Culture / Art Republik

Matter as Medium: Manish Nai

Art Republik looks at the organically artistic process of Manish Nai, on show at Galerie Karsten Greve.

Oct 26, 2016 | By Tyen Fong

Coming from a family of textile merchants, Indian artist Manish Nai grew up around design and textures. Born in 1980 in Gujarat, India, he graduated in Drawing and Painting from the L. S. Raheja School of Art in Mumbai. The Prudential Eye Awards held in Singapore named him one of the best emerging artists in Asia. Known primarily as a sculptor, Nai uses a variety of media to form his compositions, consisting of mostly organic material. His multiform work seems to take reference from Arte Povera in the use of discarded materials, cardboard, papers and fabrics.

In the early 2000s, Nai would exploit the opportunities offered by leftover jute from his family business, a plant fibre widely used in India used mainly in clothing, to create his pieces. He would compress the jute and cardboard to form the raw material of his sculptures. Aligned to a wooden structure, his compressed sculptures would fall within the frontier of two and three-dimensional planes.

His most recent exhibition with French gallery Galerie Karsten Greve, titled ‘Matter as Medium’, now showing till October 29, 2016, showcases a series of pastel sculptures that features his unique compression style.
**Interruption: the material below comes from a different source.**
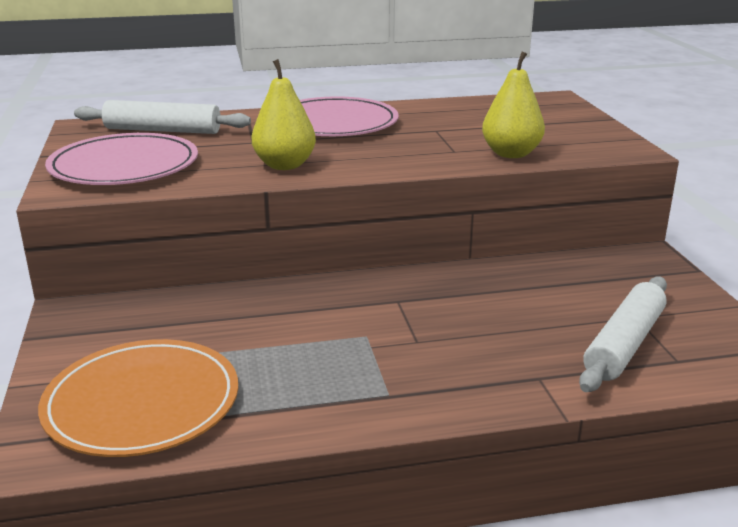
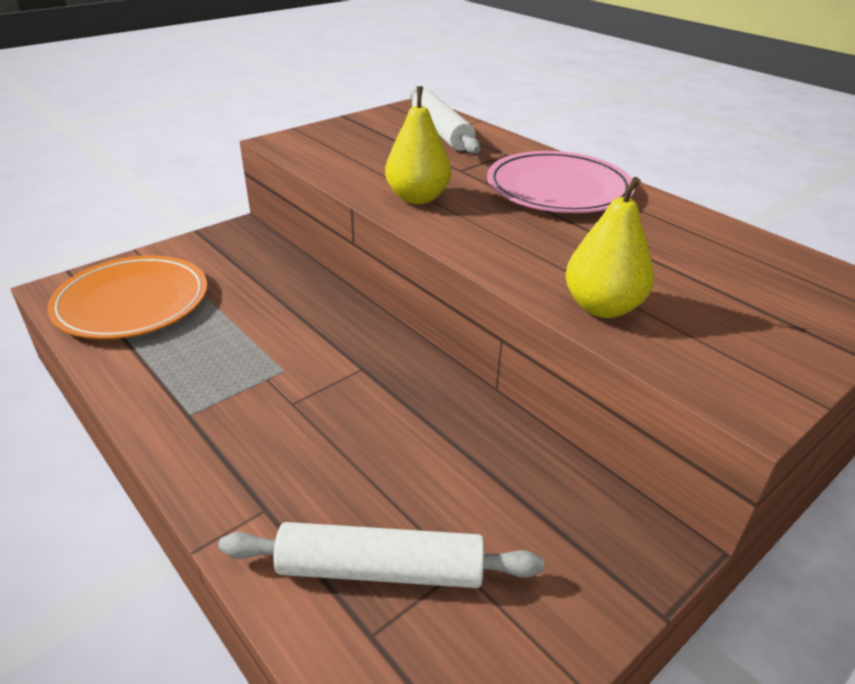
camera: 60 degrees right, 10 degrees up
(124, 166) = (349, 144): pink plate -> none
By using subtle illusionist methods, he appears to print reliefs, depressions and protrusions on the surface of the paper, resulting in a polymorphism of concave and convex appearing variations. The interesting textures and shapes are created by the interplay of shadow and light, adding life and dimension to his otherwise monotonous colour palette. In using colourful recycled cloth, sticks and newspapers, he injects old material with life and purpose.

Untitled, Manish Nai

Untitled, Manish Nai

One of his notable untitled works created this year is a 100kg, 5.7-feet-long piece made with burlap dyed in indigo. Nai hit upon the process of making this work while wondering what to do with the threads that remained. He stored the threads in a wooden box, and upon opening it after many months, found that they had taken the rectangular shape of the box. Nai began making wooden moulds — small ones at first, gradually increasing their scale — into which he would put old newspapers made pulp-like with water, or jute made soft with glue. The resulting sculptural works took months to dry, but came out in simple yet intriguing shapes.

In 2011, Nai released another notable exhibition, ‘The Billboards’ series – a sociological exploration of public space in Mumbai where the artist photographed empty billboards. This was after the 2008 recession where a multitude of billboards were left partially vacant without advertisements. Nai digitally merged versions of the photographs and found that interesting geometric shapes and patterns coincidentally emerged. These compositions represent the concept of serendipity and happy coincidence that characterises Nai’s eccentric artistic process; “I believe in process, I can only understand how things work once I put my hands in it.”

Though known primarily as a sculptor, his practice focuses more on creating illusionistic drawings and compositions. Although he has control over the general outline of his works, he allows his medium to organically evolve, just like how the compressed jute takes the shape of the wooden box.